On the negative side, the video also seems to show that ride attendants were relatively slow to respond.  There appears to be a single take from about the 10-second mark (starting when the riders in the first boat are already out of the boat) until about 1:55 where there does not appear to be any ride attendants in view despite the fact that guests are evacuating themselves.  This doesn't look great for the park.

So, in a hypothetical case involving this incident, is this video better for the park or better for the plaintiff?  The answer, of course, turns on what the video doesn't show.  For example, the footage cuts from the boat coming down the chute to the boat stuck in the runout and already unloaded.  What happened in the interim?  How much time passed?  What caused the guests to unload themselves?  Is there some unseen ride attendant directing the guests?  What is going on in the station during this time?  We just don't know the answers to any of these questions from the video, but this information surely would influence the way a judge or jury looked at the footage.
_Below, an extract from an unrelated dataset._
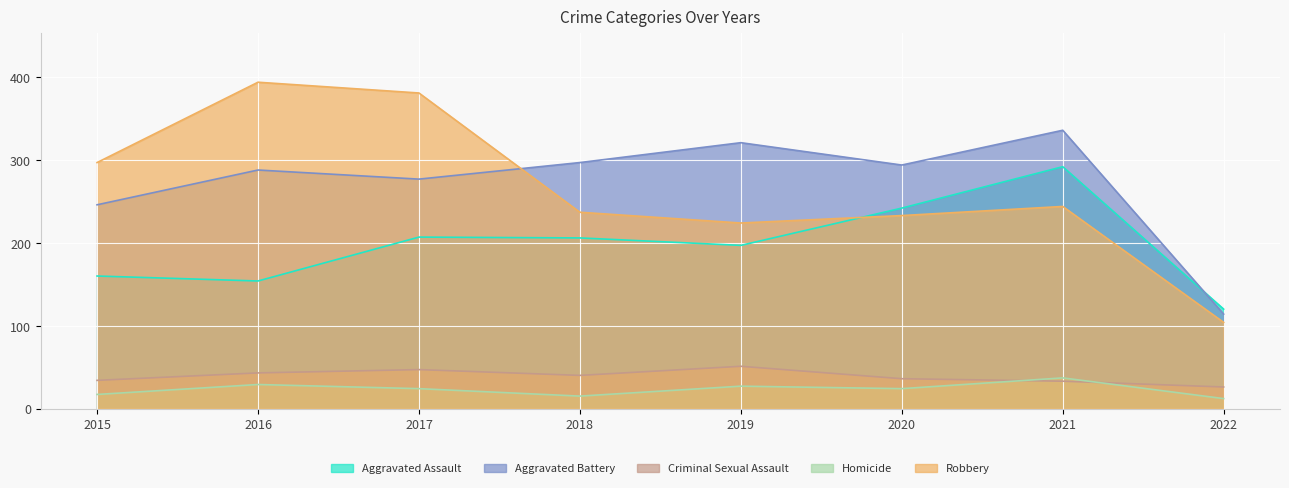

Which series has the widest spread of values?

Robbery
Video and photographic evidence can be very compelling and for that reason it is evidence lawyers love to show.  It is attention-grabbing, flashy, and can be very memorable.  But when it is spontaneously captured (as is becoming more common), it is almost certain to be incomplete.  The gaps in the story can only be filled in with other, generally more traditional, evidence:  documents, manuals, checklists, witnesses, maybe other photographs and videos if they exist.  This more traditional evidence is thus more important than ever in influencing exactly how a judge or jury fills in the blanks left out of the "sexier" video evidence.  While it is the dramatic video that the jury might remember more than any other evidence, it is that other evidence that is the key to how excactly they remember and interpret that dramatic video.  

Take these actual photos from Google Streetview for example:

Is this guy breaking in the process of burglarizing a home by climbing over a locked gate?  Is he just locked out of his house and climbing over to get inside?  Is he just screwing around by swinging on a gate for fun (perhaps the camera just happened to catch the moment the gate swung closed).  Maybe he is in to parkour and is climbing up the side of the building?
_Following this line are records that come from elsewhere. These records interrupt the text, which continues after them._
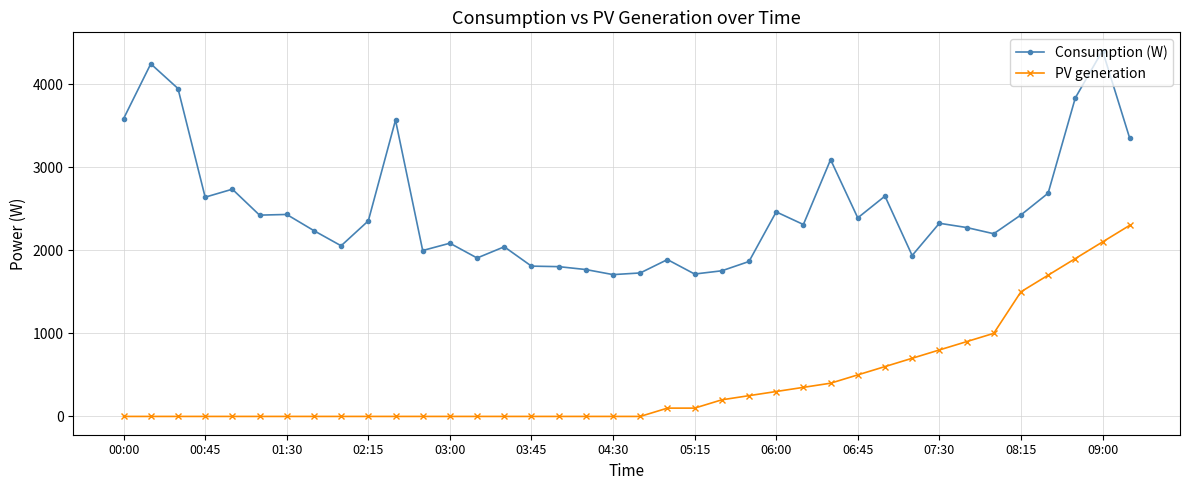

Does the chart have visible grid lines?

Yes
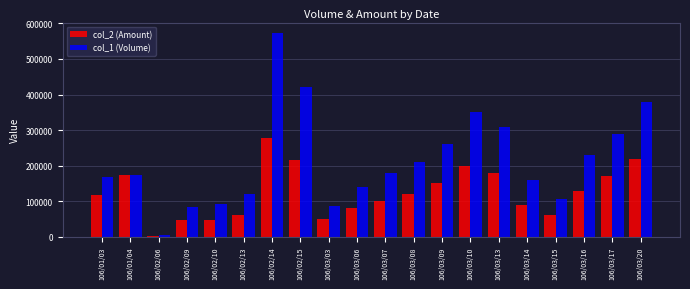

What are all the series names shown in the legend?

col_2 (Amount), col_1 (Volume)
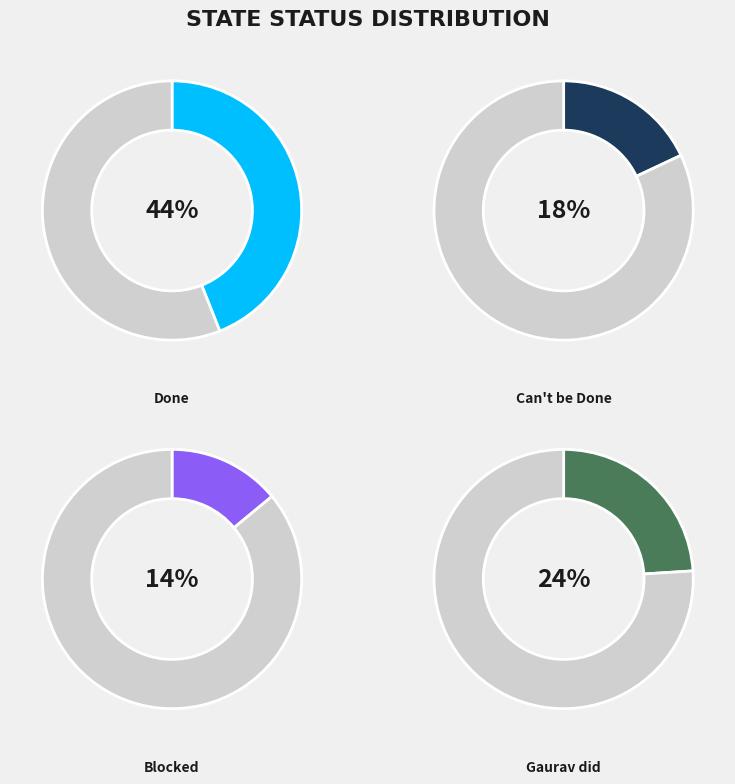

How many slices are in this pie chart?

4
What about this one?  Are these kids vandalizing a bus stop?  Could they be cleaning up or painting over the vandalism?  Are they painting a mural and its not vandalism at all? 
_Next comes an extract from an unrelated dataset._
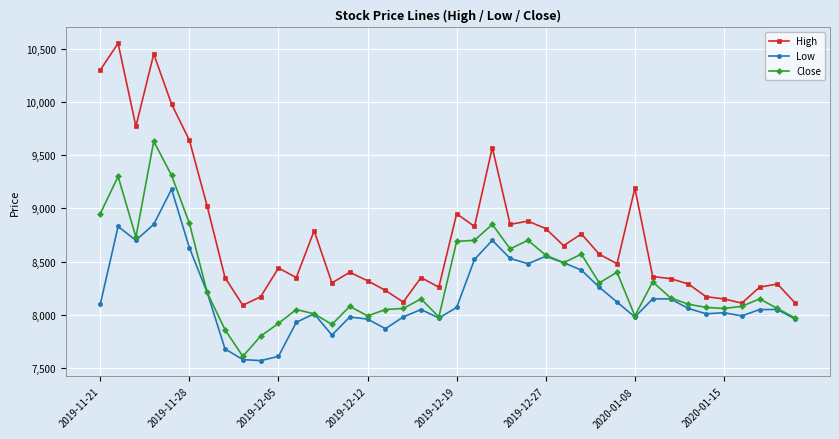

Which series has the largest total across all categories?

High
And God only knows what is going on here.  Best that we don't ask any more questions.

The point is that context matters.  Jurors have come to expect flashy video with compelling story lines because they see it on the internet and on television everyday.  And, given how public our facilities are, there is no way to control the flow of information originating from guests whenever an incident occurs.  As a consequence having document retention and preservation policies, incident reporting procedures, and emergency response plans has become even more vital to a successful defense in an amusement lawsuit.  Your lawyer can help with this, but ultimately it is up to you to make sure your lawyer has the tools necessary to tell the whole story, regardless of whatever flashier evidence might be out there.